[Stated task]:
Find each line in the material below that contains the string "tablature" and copy it out in full. Treat uppercase and lowercase letters as different.

[Records for this exercise]:
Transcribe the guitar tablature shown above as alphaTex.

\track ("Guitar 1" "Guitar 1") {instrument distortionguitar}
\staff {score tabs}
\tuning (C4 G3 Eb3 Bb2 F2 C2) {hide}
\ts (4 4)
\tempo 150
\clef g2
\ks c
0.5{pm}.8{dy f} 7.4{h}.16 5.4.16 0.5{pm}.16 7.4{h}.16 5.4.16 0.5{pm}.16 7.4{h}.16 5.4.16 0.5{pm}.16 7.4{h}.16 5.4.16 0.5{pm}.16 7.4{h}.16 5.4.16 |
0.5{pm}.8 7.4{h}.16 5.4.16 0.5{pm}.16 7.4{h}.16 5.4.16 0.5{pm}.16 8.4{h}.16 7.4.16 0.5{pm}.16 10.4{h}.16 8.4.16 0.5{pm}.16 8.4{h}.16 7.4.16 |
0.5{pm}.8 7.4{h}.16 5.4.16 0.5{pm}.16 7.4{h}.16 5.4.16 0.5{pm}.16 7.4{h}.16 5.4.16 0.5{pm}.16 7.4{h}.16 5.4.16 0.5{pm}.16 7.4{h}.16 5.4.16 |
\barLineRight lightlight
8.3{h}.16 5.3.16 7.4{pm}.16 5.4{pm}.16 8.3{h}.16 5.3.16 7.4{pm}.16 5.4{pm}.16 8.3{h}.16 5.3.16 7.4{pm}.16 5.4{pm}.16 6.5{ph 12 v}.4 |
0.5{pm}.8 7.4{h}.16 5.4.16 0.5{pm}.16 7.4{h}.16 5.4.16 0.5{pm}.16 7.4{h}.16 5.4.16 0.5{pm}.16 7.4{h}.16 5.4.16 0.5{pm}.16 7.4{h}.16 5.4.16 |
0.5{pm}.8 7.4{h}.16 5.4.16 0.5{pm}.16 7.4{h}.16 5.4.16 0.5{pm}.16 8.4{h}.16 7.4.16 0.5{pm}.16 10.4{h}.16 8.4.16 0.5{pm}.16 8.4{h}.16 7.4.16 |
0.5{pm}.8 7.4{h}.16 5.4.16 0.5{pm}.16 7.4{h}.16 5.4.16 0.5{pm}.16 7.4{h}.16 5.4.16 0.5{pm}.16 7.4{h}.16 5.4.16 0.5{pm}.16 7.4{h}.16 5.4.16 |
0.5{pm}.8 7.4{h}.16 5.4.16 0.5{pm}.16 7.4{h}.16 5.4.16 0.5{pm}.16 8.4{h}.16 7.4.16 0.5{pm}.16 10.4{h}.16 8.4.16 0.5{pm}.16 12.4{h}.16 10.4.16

[Result of this task]:
Transcribe the guitar tablature shown above as alphaTex.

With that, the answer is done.